Chapter 15. Debugging & Trace
Part IX — Performance, Debug & Tools
🎯 Learning Objectives
After reading this chapter, you will be able to:
- Master GDB Stub Usage: Use QEMU
-s -Sto start a GDB Server for remote debugging - Know Core Debug Commands:
break,si,info reg,x/, and other GDB commands - Build a Debug Mindset: Adopt a systematic “Observe → Hypothesize → Verify” debugging workflow
💡 Scenario: The Pocket Watch That Stops Time
Scene: Junior is pointing at garbled results on the screen, about to lose it.
Junior: “I can’t take this anymore. I just wanted to add 1 to 5, why is the result 34821? I’ve been staring at these five lines of Assembly for an hour!”
Senior: “Looking with your eyes isn’t enough. Junior, program execution is like a speeding train—how can you see if there’s a crack in the wheels while sitting by the tracks?”

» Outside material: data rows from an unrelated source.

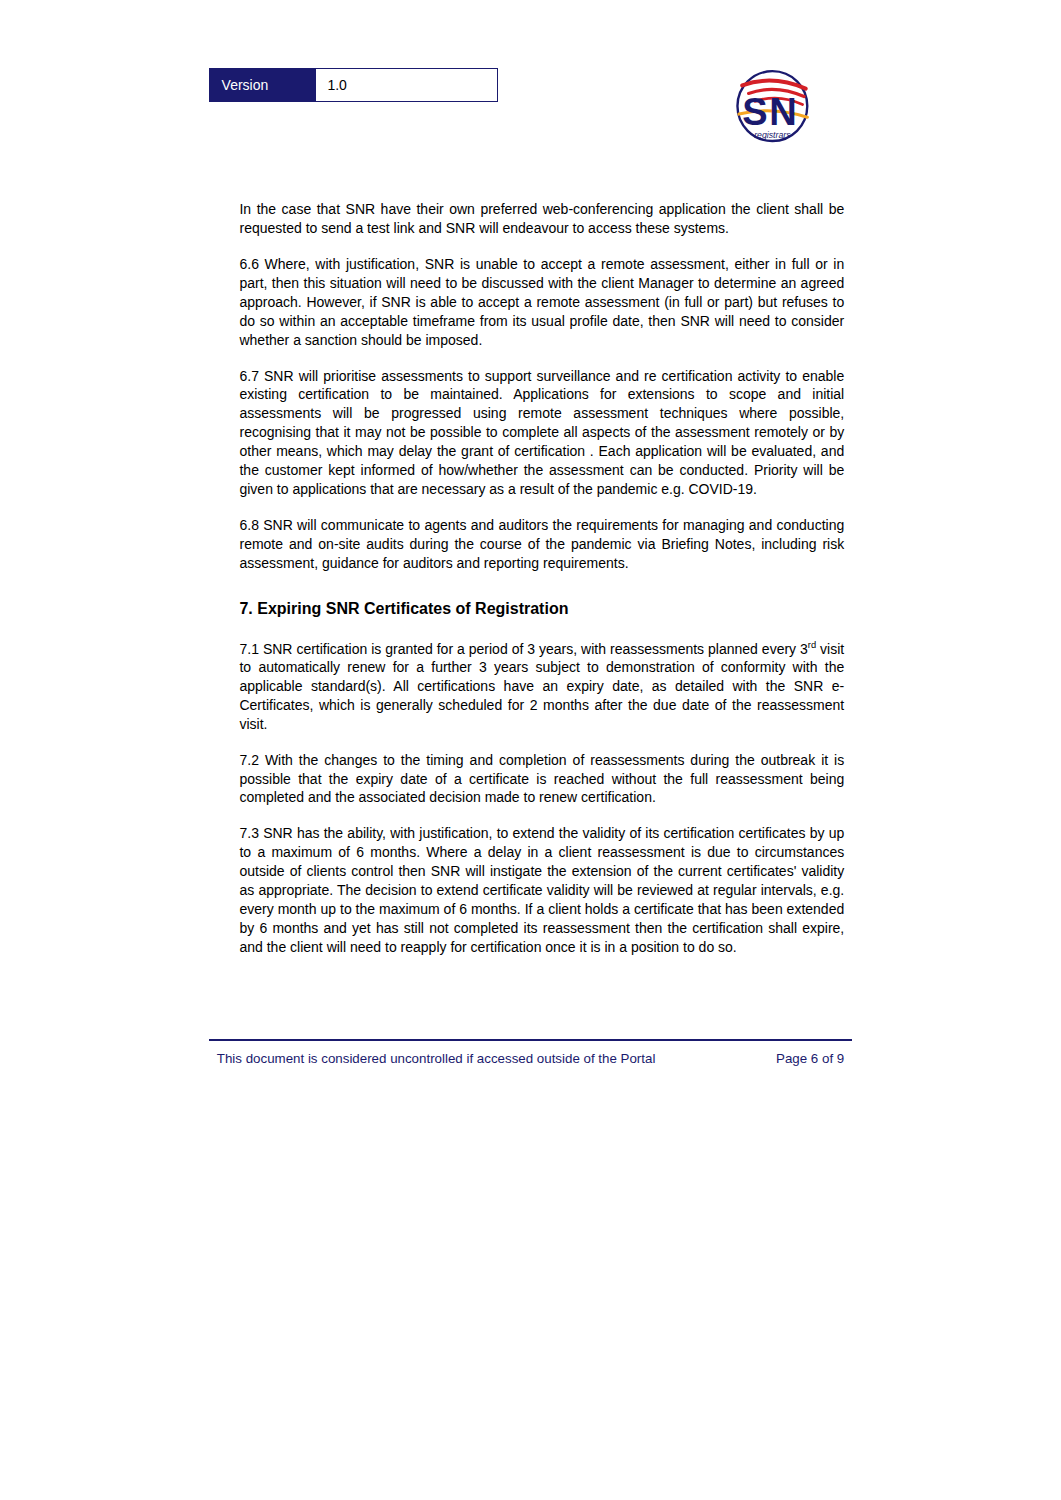Version
1.0
S N registrars
In the case that SNR have their own preferred web-conferencing application the client shall be requested to send a test link and SNR will endeavour to access these systems.
6.6 Where, with justification, SNR is unable to accept a remote assessment, either in full or in part, then this situation will need to be discussed with the client Manager to determine an agreed approach. However, if SNR is able to accept a remote assessment (in full or part) but refuses to do so within an acceptable timeframe from its usual profile date, then SNR will need to consider whether a sanction should be imposed.
6.7 SNR will prioritise assessments to support surveillance and re certification activity to enable existing certification to be maintained. Applications for extensions to scope and initial assessments will be progressed using remote assessment techniques where possible, recognising that it may not be possible to complete all aspects of the assessment remotely or by other means, which may delay the grant of certification . Each application will be evaluated, and the customer kept informed of how/whether the assessment can be conducted. Priority will be given to applications that are necessary as a result of the pandemic e.g. COVID-19.
6.8 SNR will communicate to agents and auditors the requirements for managing and conducting remote and on-site audits during the course of the pandemic via Briefing Notes, including risk assessment, guidance for auditors and reporting requirements.
7. Expiring SNR Certificates of Registration
7.1 SNR certification is granted for a period of 3 years, with reassessments planned every 3rd visit to automatically renew for a further 3 years subject to demonstration of conformity with the applicable standard(s). All certifications have an expiry date, as detailed with the SNR e-Certificates, which is generally scheduled for 2 months after the due date of the reassessment visit.
7.2 With the changes to the timing and completion of reassessments during the outbreak it is possible that the expiry date of a certificate is reached without the full reassessment being completed and the associated decision made to renew certification.
7.3 SNR has the ability, with justification, to extend the validity of its certification certificates by up to a maximum of 6 months. Where a delay in a client reassessment is due to circumstances outside of clients control then SNR will instigate the extension of the current certificates' validity as appropriate. The decision to extend certificate validity will be reviewed at regular intervals, e.g. every month up to the maximum of 6 months. If a client holds a certificate that has been extended by 6 months and yet has still not completed its reassessment then the certification shall expire, and the client will need to reapply for certification once it is in a position to do so.
This document is considered uncontrolled if accessed outside of the Portal Page 6 of 9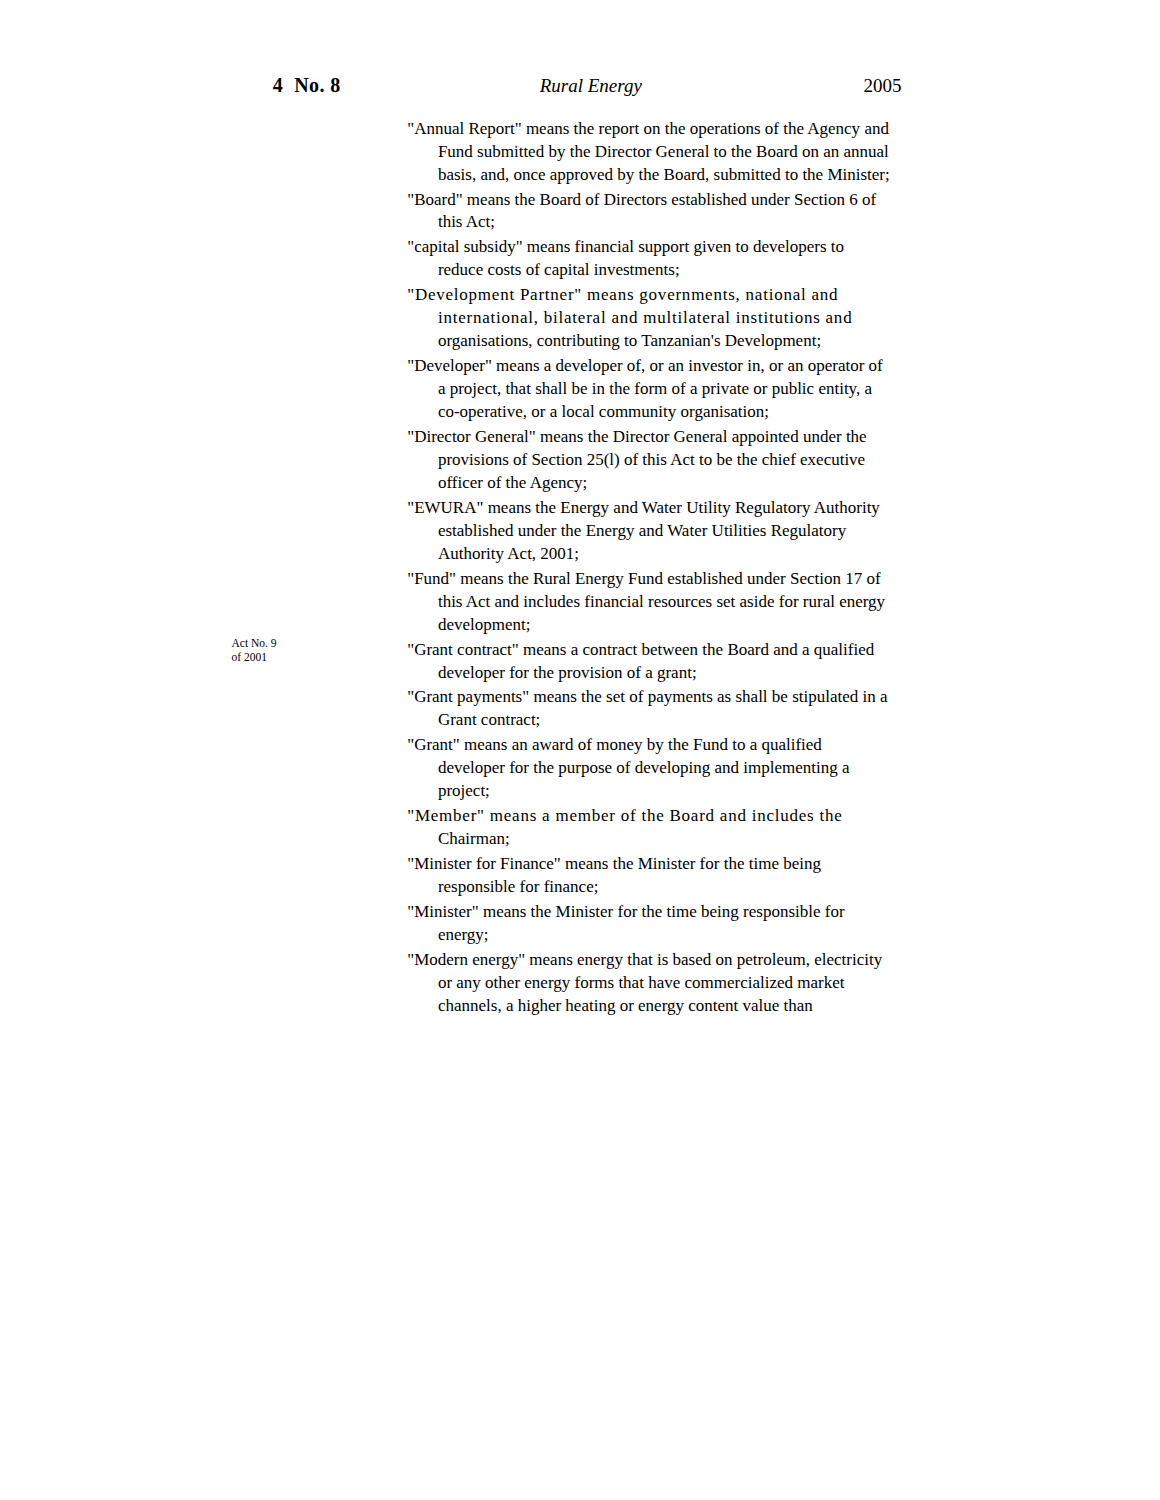4 No. 8
Rural Energy
2005
Act No. 9
of 2001
"Annual Report" means the report on the operations of the Agency and Fund submitted by the Director General to the Board on an annual basis, and, once approved by the Board, submitted to the Minister;
"Board" means the Board of Directors established under Section 6 of this Act;
"capital subsidy" means financial support given to developers to reduce costs of capital investments;
"Development Partner" means governments, national and international, bilateral and multilateral institutions and organisations, contributing to Tanzanian's Development;
"Developer" means a developer of, or an investor in, or an operator of a project, that shall be in the form of a private or public entity, a co-operative, or a local community organisation;
"Director General" means the Director General appointed under the provisions of Section 25(l) of this Act to be the chief executive officer of the Agency;
"EWURA" means the Energy and Water Utility Regulatory Authority established under the Energy and Water Utilities Regulatory Authority Act, 2001;
"Fund" means the Rural Energy Fund established under Section 17 of this Act and includes financial resources set aside for rural energy development;
"Grant contract" means a contract between the Board and a qualified developer for the provision of a grant;
"Grant payments" means the set of payments as shall be stipulated in a Grant contract;
"Grant" means an award of money by the Fund to a qualified developer for the purpose of developing and implementing a project;
"Member" means a member of the Board and includes the Chairman;
"Minister for Finance" means the Minister for the time being responsible for finance;
"Minister" means the Minister for the time being responsible for energy;
"Modern energy" means energy that is based on petroleum, electricity or any other energy forms that have commercialized market channels, a higher heating or energy content value than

Junior: “So what do I do? Add printf?”
Senior: “printf is fine, but in bare-metal situations or when the program crashes, you can’t even print anything. You need a ‘pocket watch’ that can pause time—GDB.”
Junior: “Pause time?”
Senior: “Exactly. Through a JTAG hardware interface (or the QEMU emulator we’re using now), we can force the CPU into Debug Mode.
| Debug Mode Feature | Analogy |
|---|---|
| Check Registers | Peeking in a wallet |
| View Memory | Searching through drawers |
| Single Step | Slow-motion replay |
| Breakpoint | Setting a trap |
In this mode, the CPU is like someone pressed the pause button. We can execute just one instruction at a time and see where things went wrong.
Come on, give me that broken program. Let’s go bug hunting.“
Software development requires debugging. A program crashes, and we need to know why. A function returns the wrong value, and we need to step through its execution. A performance bottleneck appears, and we need to trace instruction flow. Debugging transforms opaque failures into understandable problems.
RISC-V provides a comprehensive debug architecture that supports both halting debug (stop the processor, examine state) and non-intrusive trace (record execution without stopping). The Debug Module allows external debuggers to control the processor through JTAG or other interfaces. Hardware breakpoints and triggers enable precise control over when to halt execution. Debug mode provides a special execution environment for debug operations. Trace support captures instruction and data flow for post-mortem analysis.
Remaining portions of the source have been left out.